Voters approved a 0.25-percent hike in the city’s rate to 2.25 percent, forestalling further cuts in services.
The five-year renewable measure will raise $600,000 for the general fund, which has lost $670,000 a year due to reductions in state funding and local job losses.
The increase will cost an affected resident who earns $40,000 a year an additional $100, or about $8 per month.
An estimated 60 percent of taxpayers won’t be affected. They either work in other communities with equal or higher income tax rates, or receive Social Security, disability or unemployment benefits.
“This means there will be no reductions in the services that residents are accustomed to,” said Mayor Jeff Sanner. “We need the revenue after the losses we’ve had.”

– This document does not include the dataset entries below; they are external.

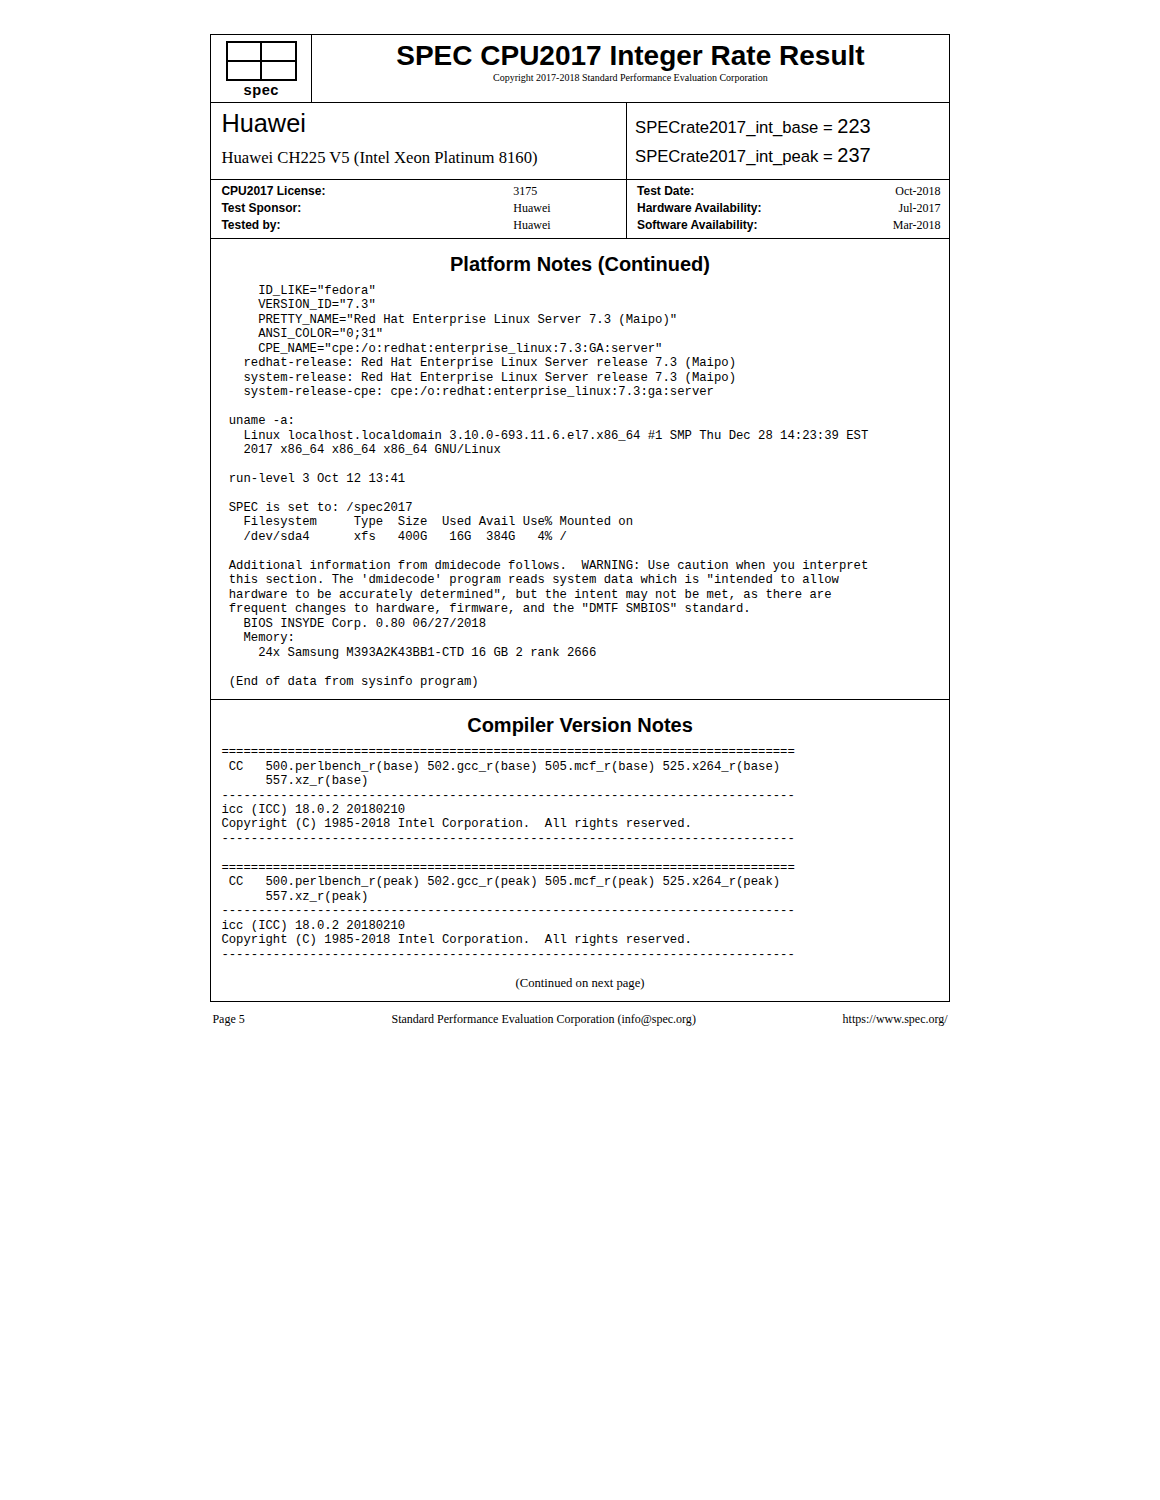spec
SPEC CPU2017 Integer Rate Result
Copyright 2017-2018 Standard Performance Evaluation Corporation
Huawei
Huawei CH225 V5 (Intel Xeon Platinum 8160)
SPECrate2017_int_base = 223
SPECrate2017_int_peak = 237
| CPU2017 License: | 3175 |
| Test Sponsor: | Huawei |
| Tested by: | Huawei |
| Test Date: | Oct-2018 |
| Hardware Availability: | Jul-2017 |
| Software Availability: | Mar-2018 |
Platform Notes (Continued)
     ID_LIKE="fedora"
     VERSION_ID="7.3"
     PRETTY_NAME="Red Hat Enterprise Linux Server 7.3 (Maipo)"
     ANSI_COLOR="0;31"
     CPE_NAME="cpe:/o:redhat:enterprise_linux:7.3:GA:server"
   redhat-release: Red Hat Enterprise Linux Server release 7.3 (Maipo)
   system-release: Red Hat Enterprise Linux Server release 7.3 (Maipo)
   system-release-cpe: cpe:/o:redhat:enterprise_linux:7.3:ga:server

 uname -a:
   Linux localhost.localdomain 3.10.0-693.11.6.el7.x86_64 #1 SMP Thu Dec 28 14:23:39 EST
   2017 x86_64 x86_64 x86_64 GNU/Linux

 run-level 3 Oct 12 13:41

 SPEC is set to: /spec2017
   Filesystem     Type  Size  Used Avail Use% Mounted on
   /dev/sda4      xfs   400G   16G  384G   4% /

 Additional information from dmidecode follows.  WARNING: Use caution when you interpret
 this section. The 'dmidecode' program reads system data which is "intended to allow
 hardware to be accurately determined", but the intent may not be met, as there are
 frequent changes to hardware, firmware, and the "DMTF SMBIOS" standard.
   BIOS INSYDE Corp. 0.80 06/27/2018
   Memory:
     24x Samsung M393A2K43BB1-CTD 16 GB 2 rank 2666

 (End of data from sysinfo program)
Compiler Version Notes
==============================================================================
 CC   500.perlbench_r(base) 502.gcc_r(base) 505.mcf_r(base) 525.x264_r(base)
      557.xz_r(base)
------------------------------------------------------------------------------
icc (ICC) 18.0.2 20180210
Copyright (C) 1985-2018 Intel Corporation.  All rights reserved.
------------------------------------------------------------------------------

==============================================================================
 CC   500.perlbench_r(peak) 502.gcc_r(peak) 505.mcf_r(peak) 525.x264_r(peak)
      557.xz_r(peak)
------------------------------------------------------------------------------
icc (ICC) 18.0.2 20180210
Copyright (C) 1985-2018 Intel Corporation.  All rights reserved.
------------------------------------------------------------------------------
(Continued on next page)
Page 5
Standard Performance Evaluation Corporation (info@spec.org)
https://www.spec.org/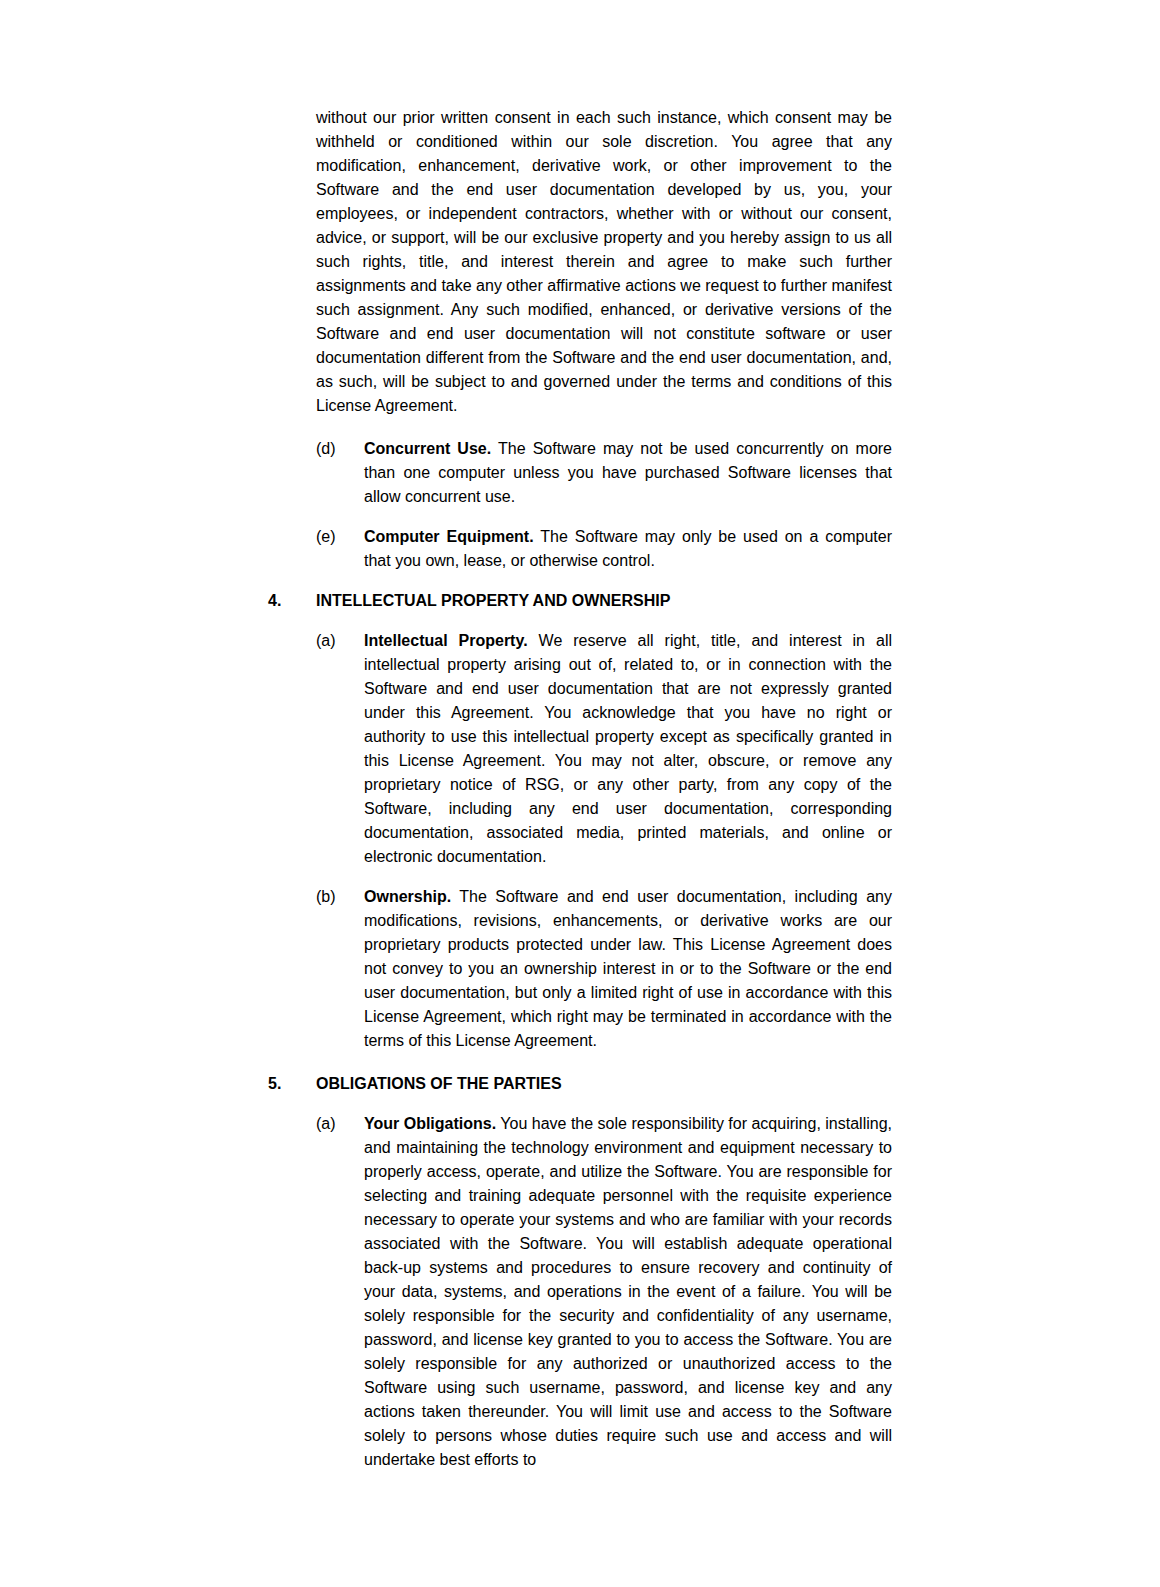without our prior written consent in each such instance, which consent may be withheld or conditioned within our sole discretion. You agree that any modification, enhancement, derivative work, or other improvement to the Software and the end user documentation developed by us, you, your employees, or independent contractors, whether with or without our consent, advice, or support, will be our exclusive property and you hereby assign to us all such rights, title, and interest therein and agree to make such further assignments and take any other affirmative actions we request to further manifest such assignment. Any such modified, enhanced, or derivative versions of the Software and end user documentation will not constitute software or user documentation different from the Software and the end user documentation, and, as such, will be subject to and governed under the terms and conditions of this License Agreement.
(d) Concurrent Use. The Software may not be used concurrently on more than one computer unless you have purchased Software licenses that allow concurrent use.
(e) Computer Equipment. The Software may only be used on a computer that you own, lease, or otherwise control.
INTELLECTUAL PROPERTY AND OWNERSHIP
(a) Intellectual Property. We reserve all right, title, and interest in all intellectual property arising out of, related to, or in connection with the Software and end user documentation that are not expressly granted under this Agreement. You acknowledge that you have no right or authority to use this intellectual property except as specifically granted in this License Agreement. You may not alter, obscure, or remove any proprietary notice of RSG, or any other party, from any copy of the Software, including any end user documentation, corresponding documentation, associated media, printed materials, and online or electronic documentation.
(b) Ownership. The Software and end user documentation, including any modifications, revisions, enhancements, or derivative works are our proprietary products protected under law. This License Agreement does not convey to you an ownership interest in or to the Software or the end user documentation, but only a limited right of use in accordance with this License Agreement, which right may be terminated in accordance with the terms of this License Agreement.
OBLIGATIONS OF THE PARTIES
(a) Your Obligations. You have the sole responsibility for acquiring, installing, and maintaining the technology environment and equipment necessary to properly access, operate, and utilize the Software. You are responsible for selecting and training adequate personnel with the requisite experience necessary to operate your systems and who are familiar with your records associated with the Software. You will establish adequate operational back-up systems and procedures to ensure recovery and continuity of your data, systems, and operations in the event of a failure. You will be solely responsible for the security and confidentiality of any username, password, and license key granted to you to access the Software. You are solely responsible for any authorized or unauthorized access to the Software using such username, password, and license key and any actions taken thereunder. You will limit use and access to the Software solely to persons whose duties require such use and access and will undertake best efforts to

The increase will lift the city of 13,143 into the area’s top seven for municipal payroll tax rates — those at 2.25 percent or higher. In Montgomery County, those include Miamisburg, Dayton, Oakwood, Trotwood and Kettering. Five others are at 2 percent.
The measure will have to be approved again in 2018 if the city wants to retain it.
City manager Brad Townsend said there’s hope that an economic upturn, fueled by the city’s proposed riverfront project and development near the Interstate 75 Exit 47 development, will make that unnecessary.
With the tax being the only issue on the city ballot, turnout was low.
“When I voted at about 5 p.m. at my polling station, which includes three precincts, there had been only about a 10 percent turnout until that point,” Sanner said. Unofficially, turnout was 10.4 percent.
Officials had considered a reduction in the income tax credit or an increase in the property tax rate as other ways to increase revenue for basic services including police, fire, emergency medical services, parks and recreation. Both of those options would have affected more residents than the income tax hike.
West Carrollton last raised income taxes in November 2004, when a 0.25-percent hike from 1.75 to 2 percent was approved by a 3,786-2,400 vote.